One of the significant aspects of the current campaigning for the 2024 Lok Sabha polls in India is the bitter and acrimonious nature of the slander between those who rule and those in the Opposition.

In the heat of all this very bitter and, sad to say, downright disgusting campaign, the principal focus is on slandering, while key issues are overlooked or lost. One is the current state of unemployment in India, principally for the youth. What is demographic dividend? When the share of the working age population of a country exceeds that of the very young and old, the country lands in what is known as the “demographic dividend zone”.

According to a recent report of the International Labour Organisation (ILO) on the employment situation in India, the country is already in this zone, and will remain in this zone for, hopefully, for one more decade. That is about all. And, if New Delhi and other state governments do not focus on this key issue, India would be missing the bus.

According to ILO, the youth population of India will dip to 23% by 2036, from 27% in 2021. The Economic Survey 2018-19 says that the demographic dividend would peak around 2041, when the working age group will be 59% of India’s total population. What does this mean?

The above is both good and bad news for India. For the nation, this demographic dividend means millions more youth to work and fuel the economy. But to cash in on this demographic dividend, the nation has to generate a similar level of employment opportunities.

[Records taken from a dataset]
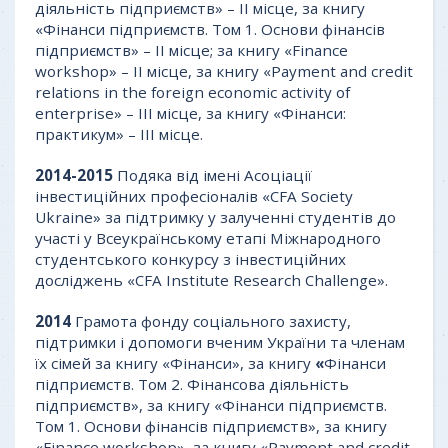
діяльність підприємств» – II місце, за книгу
«Фінанси підприємств. Том 1. Основи фінансів
підприємств» – II місце; за книгу «Finance
workshop» – II місце, за книгу «Payment and credit
relations in the foreign economic activity of
enterprise» – III місце, за книгу «Фінанси:
практикум» – III місце.
2014-2015
Подяка від імені Асоціації
інвестиційних професіоналів «CFA Society
Ukraine» за підтримку у залученні студентів до
участі у Всеукраїнському етапі Міжнародного
студентського конкурсу з інвестиційних
досліджень «CFA Institute Research Challenge».
2014
Грамота фонду соціального захисту,
підтримки і допомоги вченим України та членам
їх сімей за книгу «Фінанси», за книгу
«
Фінанси
підприємств. Том 2. Фінансова діяльність
підприємств», за книгу «Фінанси підприємств.
Том 1. Основи фінансів підприємств», за книгу
«Finance workshop», за книгу «Payment and credit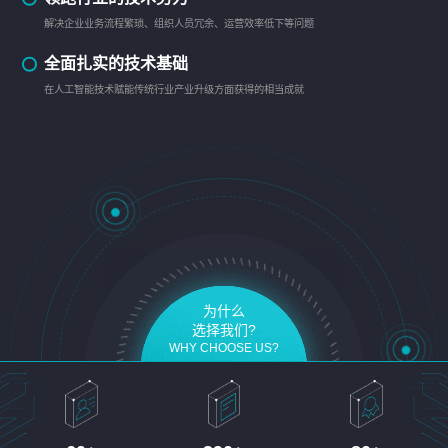
解决企业业务流程繁琐、组织人员冗余、运营效率低下等问题
全面扎实的技术基础
在人工智能技术赋能传统行业产业升级方面获得的相当成就
为什么
选择我们?
WHY CHOOSE US?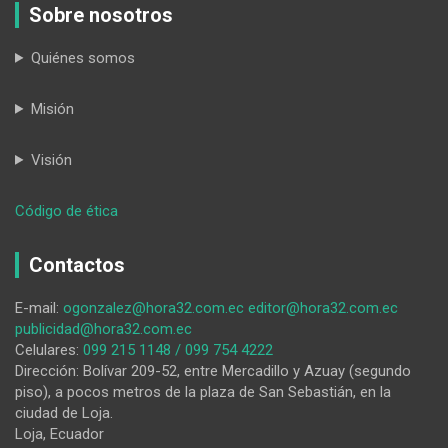
Sobre nosotros
Quiénes somos
Misión
Visión
:
Código de ética
El
Cuerpo
Contactos
de
Bomberos
E-mail:
ogonzalez@hora32.com.ec
editor@hora32.com.ec
de
publicidad@hora32.com.ec
Loja,
Celulares:
099 215 1148 / 099 754 4222
en
Dirección: Bolívar 209-52, entre Mercadillo y Azuay (segundo
la
piso), a pocos metros de la plaza de San Sebastián, en la
mira
ciudad de Loja.
de
Loja, Ecuador
tres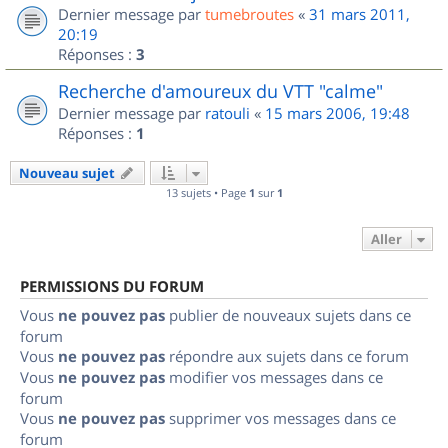
Dernier message par
tumebroutes
«
31 mars 2011,
20:19
Réponses :
3
Recherche d'amoureux du VTT "calme"
Dernier message par
ratouli
«
15 mars 2006, 19:48
Réponses :
1
Nouveau sujet
13 sujets • Page
1
sur
1
Aller
PERMISSIONS DU FORUM
Vous
ne pouvez pas
publier de nouveaux sujets dans ce
forum
Vous
ne pouvez pas
répondre aux sujets dans ce forum
Vous
ne pouvez pas
modifier vos messages dans ce
forum
Vous
ne pouvez pas
supprimer vos messages dans ce
forum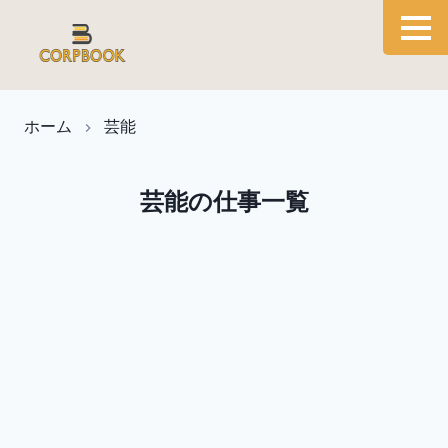
ホーム
芸能
芸能の仕事一覧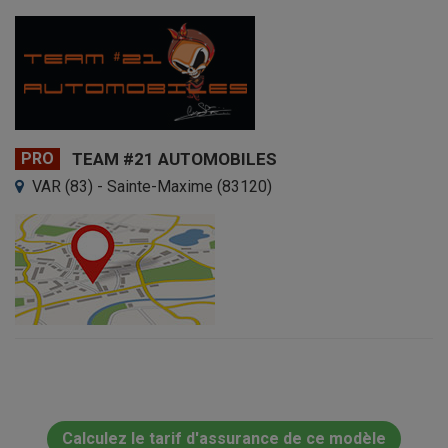
PRO
TEAM #21 AUTOMOBILES
VAR (83) - Sainte-Maxime (83120)
Calculez le tarif d'assurance de ce modèle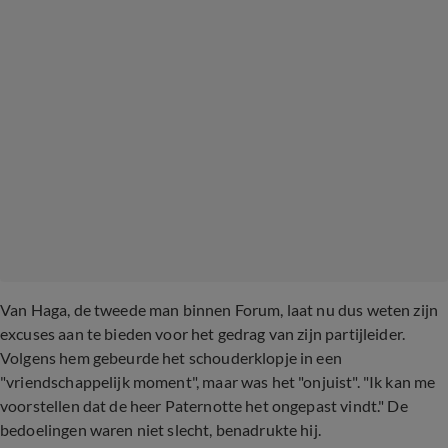
Van Haga, de tweede man binnen Forum, laat nu dus weten zijn
excuses aan te bieden voor het gedrag van zijn partijleider.
Volgens hem gebeurde het schouderklopje in een
"vriendschappelijk moment", maar was het "onjuist". "Ik kan me
voorstellen dat de heer Paternotte het ongepast vindt." De
bedoelingen waren niet slecht, benadrukte hij.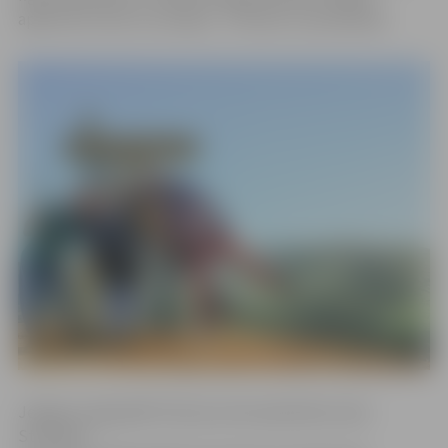
apdzīvoto vietu no Latvijas – Pita salu Jaunzēlandē.
Jelgavas reģionālā Tūrisma centra pārstāve Liene
Strazdiņa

- INSTRUCTIONS TO FOLLOW -
Pick up the passage on India's demographic dividend and youth unemployment where it stops, and keep writing it. This material has no connection to the text about India's youth employment.

- ANSWER AREA -
Simply put, for the country to benefit from the demographic dividend, it needs to generate productive employment for 7-8 million youth who will join the labour force every year. 

Tragically, India seems to be losing this demographic advantage. India’s youth unemployment is unacceptably high.

Indian youth account for nearly 83% of the total country’s unemployed population. Every third young Indian is neither pursuing education nor employed; worse, they have no skill-based training.

Over two-fifths of the country’s youth are educated below the secondary level and just 4% have access to vocational training. This young population has been expanding since 2000, coinciding with the rise in unemployment. Youth unemployment was 5.7% in 2000 and jumped to 17.5% in 2019, that is over 307%, which is more than 16% annually. This is a phenomenal increase.

The ILO report says “In India, the youth unemployment rate (usual status) was an estimated 12.4% in 2022, which was more than 12 times higher than the adult rate”.  

Some misguided myths in India

The assumption that education and training can naturally make one eligible for a job is simply untrue in India. Unemployment is higher among educated youth, who account for 66% of the country’s unemployed people. The more educated one is, the higher the chances of remaining unemployed. In 2022, the unemployment among graduates in India was 29% while those who cannot read or write, it was just 3.4%.

According to the World Bank’s latest report “Jobs for Resilience” on South Asia, the job scarcity in the region, where India is the dominant economy, is driving people to other countries.

This report says South Asia has the highest outflow of migrants among emerging markets and developing economies.

From 2010 to 2023, the exodus amounted to 2% of the region’s working age group population. The World Bank also flagged the concern that for the demographic dividend to be realised, the region needs to create more jobs.

This clearly implies that India needs to create more jobs for its growing youth population. The country has clearly failed on this count. Going by the timeline of the next decade as the demographic dividend zone, the task is going to be a very daunting one.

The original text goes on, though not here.